* Start TEXT *

# Restaurant Manager/operations Manager Job



## jojo7chick (Jun 29, 2008)

Hi,

My boyfriend and I are very keen to move over to Dubai sometime this year. I am an IT Recruitment Consultant and have already started to set up interviews. 

My boyfriend is an experienced and successful Restaurant Manager/Operations Manager who has worked for some very successful companies/oulets in London. He is looking to take a very similar job in Dubai. 

If anyone could please pass on any advice they have for him or even better some contacts that would be much appreciated. 

Thanks

Jo


----------



## Maz25 (Jul 6, 2008)

Hello Jo

I would advise maybe contacting some of the big hotels/ hotel chains out there and just see if they have anything. I'm not sure which recruitment agencies deal with hotel/ leisure/ tourism but it might be a good idea to do some research along this line and then register with them. New hotels are always being built in Dubai and I would imagine that such jobs would be readily available.

Is it not an option for your boyfriend to move to Dubai with his present employer? It might also be worth contacting some of the bigger hotel chains in the UK and enquire about opportunities in their hotels/restaurants in Dubai.

My boyfriend might be moving out to Dubai as well but we have decided that I will move first and see what it's like and based on my perceptions, he will make a decision. Might be worth trying to do things this way! Being out in Dubai, you will be in a better position to advise him. 

Best of luck!


----------

* End TEXT *
* Start THE RECORDS *

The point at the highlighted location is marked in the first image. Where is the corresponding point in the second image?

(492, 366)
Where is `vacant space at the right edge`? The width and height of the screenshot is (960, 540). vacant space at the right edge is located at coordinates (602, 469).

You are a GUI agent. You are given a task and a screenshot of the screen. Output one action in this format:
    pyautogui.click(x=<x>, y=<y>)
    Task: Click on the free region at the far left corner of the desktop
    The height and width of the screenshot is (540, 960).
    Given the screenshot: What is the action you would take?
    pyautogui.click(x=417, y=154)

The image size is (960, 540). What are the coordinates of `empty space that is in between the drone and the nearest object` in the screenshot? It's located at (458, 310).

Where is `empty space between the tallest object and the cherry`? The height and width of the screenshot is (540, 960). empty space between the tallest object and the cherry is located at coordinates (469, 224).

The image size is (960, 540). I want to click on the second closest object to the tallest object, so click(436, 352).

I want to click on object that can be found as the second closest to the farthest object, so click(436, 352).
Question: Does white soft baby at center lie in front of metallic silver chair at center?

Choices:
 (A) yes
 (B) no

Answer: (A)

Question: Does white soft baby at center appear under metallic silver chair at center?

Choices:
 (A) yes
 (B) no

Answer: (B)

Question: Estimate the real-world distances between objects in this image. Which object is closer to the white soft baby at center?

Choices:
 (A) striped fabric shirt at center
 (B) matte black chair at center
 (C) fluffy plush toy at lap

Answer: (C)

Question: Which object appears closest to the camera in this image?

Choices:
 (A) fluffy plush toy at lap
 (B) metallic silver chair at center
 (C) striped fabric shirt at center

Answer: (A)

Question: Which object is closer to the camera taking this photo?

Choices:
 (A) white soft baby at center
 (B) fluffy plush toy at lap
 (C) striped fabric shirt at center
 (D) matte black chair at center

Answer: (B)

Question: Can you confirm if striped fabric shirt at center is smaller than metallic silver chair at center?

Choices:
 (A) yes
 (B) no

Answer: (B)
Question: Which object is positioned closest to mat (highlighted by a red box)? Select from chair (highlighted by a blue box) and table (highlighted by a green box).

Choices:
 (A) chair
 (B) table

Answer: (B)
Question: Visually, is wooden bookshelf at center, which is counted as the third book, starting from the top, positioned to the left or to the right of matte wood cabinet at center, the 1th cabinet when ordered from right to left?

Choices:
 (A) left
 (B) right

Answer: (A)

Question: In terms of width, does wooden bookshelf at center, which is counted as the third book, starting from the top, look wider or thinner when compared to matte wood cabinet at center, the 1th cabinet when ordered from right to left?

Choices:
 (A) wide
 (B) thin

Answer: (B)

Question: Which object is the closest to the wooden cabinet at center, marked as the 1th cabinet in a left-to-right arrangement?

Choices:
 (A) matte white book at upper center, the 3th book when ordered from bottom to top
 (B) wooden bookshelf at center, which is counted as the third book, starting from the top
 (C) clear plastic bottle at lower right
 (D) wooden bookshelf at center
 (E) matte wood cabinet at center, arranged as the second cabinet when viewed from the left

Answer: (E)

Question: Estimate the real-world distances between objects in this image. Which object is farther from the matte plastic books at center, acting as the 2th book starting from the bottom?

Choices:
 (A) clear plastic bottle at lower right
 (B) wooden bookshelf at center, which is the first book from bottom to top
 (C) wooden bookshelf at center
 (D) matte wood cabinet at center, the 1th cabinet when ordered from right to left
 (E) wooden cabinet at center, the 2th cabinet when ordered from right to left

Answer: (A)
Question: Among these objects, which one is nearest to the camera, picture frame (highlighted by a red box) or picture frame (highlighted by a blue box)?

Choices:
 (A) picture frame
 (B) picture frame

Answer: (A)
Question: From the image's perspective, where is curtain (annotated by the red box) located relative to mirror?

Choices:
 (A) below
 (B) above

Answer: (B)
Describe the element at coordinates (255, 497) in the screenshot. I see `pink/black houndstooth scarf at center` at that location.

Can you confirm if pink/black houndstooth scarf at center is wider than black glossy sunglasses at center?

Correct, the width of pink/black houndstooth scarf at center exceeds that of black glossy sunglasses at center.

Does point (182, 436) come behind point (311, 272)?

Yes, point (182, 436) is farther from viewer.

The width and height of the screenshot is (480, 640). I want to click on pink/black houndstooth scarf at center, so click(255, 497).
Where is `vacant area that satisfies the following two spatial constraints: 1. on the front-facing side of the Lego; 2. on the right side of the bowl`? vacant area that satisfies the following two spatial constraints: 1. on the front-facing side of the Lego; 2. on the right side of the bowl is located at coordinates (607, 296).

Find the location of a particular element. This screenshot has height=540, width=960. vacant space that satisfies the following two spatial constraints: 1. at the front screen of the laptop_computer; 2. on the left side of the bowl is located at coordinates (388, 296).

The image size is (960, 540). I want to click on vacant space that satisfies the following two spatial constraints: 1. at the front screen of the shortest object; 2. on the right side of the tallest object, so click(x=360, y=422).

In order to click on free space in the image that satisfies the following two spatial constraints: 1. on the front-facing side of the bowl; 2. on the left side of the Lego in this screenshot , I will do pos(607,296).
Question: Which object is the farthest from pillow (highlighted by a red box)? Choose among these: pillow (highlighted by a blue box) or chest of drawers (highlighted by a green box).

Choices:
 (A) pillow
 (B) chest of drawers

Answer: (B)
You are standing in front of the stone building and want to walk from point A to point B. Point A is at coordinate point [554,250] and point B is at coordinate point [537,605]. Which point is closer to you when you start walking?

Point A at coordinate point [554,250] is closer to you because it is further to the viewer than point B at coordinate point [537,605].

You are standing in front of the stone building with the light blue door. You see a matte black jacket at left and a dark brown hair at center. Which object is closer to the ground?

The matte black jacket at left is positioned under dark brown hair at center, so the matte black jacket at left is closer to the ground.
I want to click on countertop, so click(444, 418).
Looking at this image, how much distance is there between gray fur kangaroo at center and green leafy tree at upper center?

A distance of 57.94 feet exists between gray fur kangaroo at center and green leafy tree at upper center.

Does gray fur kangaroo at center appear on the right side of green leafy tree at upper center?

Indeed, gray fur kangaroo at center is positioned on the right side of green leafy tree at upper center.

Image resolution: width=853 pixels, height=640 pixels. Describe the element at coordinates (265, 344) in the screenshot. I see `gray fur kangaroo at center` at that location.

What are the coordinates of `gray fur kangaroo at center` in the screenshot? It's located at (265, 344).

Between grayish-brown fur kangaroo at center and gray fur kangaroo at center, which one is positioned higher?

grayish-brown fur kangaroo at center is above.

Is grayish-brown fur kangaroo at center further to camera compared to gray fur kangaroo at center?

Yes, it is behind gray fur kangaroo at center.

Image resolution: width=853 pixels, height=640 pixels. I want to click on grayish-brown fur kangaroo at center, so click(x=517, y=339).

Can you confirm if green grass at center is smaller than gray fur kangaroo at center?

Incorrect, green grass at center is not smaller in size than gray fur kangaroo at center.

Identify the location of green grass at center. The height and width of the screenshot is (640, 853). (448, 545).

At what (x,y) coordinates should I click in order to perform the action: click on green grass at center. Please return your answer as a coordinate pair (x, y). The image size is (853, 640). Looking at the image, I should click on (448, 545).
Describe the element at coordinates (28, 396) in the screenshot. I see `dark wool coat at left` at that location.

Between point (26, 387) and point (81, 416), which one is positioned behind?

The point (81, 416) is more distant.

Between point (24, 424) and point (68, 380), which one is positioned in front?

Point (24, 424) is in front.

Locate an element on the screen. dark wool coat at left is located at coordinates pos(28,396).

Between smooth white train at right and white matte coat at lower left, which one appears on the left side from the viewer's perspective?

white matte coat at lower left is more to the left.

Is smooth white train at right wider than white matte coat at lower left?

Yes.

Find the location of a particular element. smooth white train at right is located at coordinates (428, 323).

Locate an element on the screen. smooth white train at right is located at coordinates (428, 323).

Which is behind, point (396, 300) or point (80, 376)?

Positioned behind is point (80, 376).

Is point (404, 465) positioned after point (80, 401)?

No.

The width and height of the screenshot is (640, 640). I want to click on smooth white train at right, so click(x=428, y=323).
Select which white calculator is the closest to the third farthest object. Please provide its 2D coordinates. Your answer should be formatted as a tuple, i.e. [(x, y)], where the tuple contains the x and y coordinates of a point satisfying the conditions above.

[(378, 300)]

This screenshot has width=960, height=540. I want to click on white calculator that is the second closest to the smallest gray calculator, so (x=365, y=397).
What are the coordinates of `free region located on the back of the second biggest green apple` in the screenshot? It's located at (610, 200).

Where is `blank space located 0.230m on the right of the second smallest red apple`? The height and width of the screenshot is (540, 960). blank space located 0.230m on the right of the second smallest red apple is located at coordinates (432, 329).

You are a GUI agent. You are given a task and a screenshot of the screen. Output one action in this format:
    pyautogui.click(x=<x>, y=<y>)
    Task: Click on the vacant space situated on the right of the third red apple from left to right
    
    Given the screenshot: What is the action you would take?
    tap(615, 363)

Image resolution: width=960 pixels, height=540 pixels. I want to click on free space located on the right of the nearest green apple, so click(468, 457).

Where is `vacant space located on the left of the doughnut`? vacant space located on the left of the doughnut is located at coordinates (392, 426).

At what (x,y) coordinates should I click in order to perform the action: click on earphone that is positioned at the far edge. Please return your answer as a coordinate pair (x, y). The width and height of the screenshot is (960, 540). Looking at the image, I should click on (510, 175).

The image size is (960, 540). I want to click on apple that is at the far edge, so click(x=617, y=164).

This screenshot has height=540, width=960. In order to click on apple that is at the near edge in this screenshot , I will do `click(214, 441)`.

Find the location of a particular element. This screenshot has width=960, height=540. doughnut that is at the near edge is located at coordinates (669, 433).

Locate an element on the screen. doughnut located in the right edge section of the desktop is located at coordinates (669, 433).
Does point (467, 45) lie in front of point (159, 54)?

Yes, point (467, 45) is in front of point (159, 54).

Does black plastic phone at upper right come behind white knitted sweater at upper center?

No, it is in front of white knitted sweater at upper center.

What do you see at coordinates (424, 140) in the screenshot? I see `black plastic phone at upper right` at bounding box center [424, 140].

* End THE RECORDS *

*YOUR TASKS*
1. What job does Jo hold, according to the forum thread?
2. Transcribe the stretch of the records from the line containing "Yes, it is behind" through the line containing "Can you confirm if green".

*FINAL RESULTS*
1. Jo is an IT Recruitment Consultant.

2.
Yes, it is behind gray fur kangaroo at center.

Image resolution: width=853 pixels, height=640 pixels. I want to click on grayish-brown fur kangaroo at center, so click(x=517, y=339).

Can you confirm if green grass at center is smaller than gray fur kangaroo at center?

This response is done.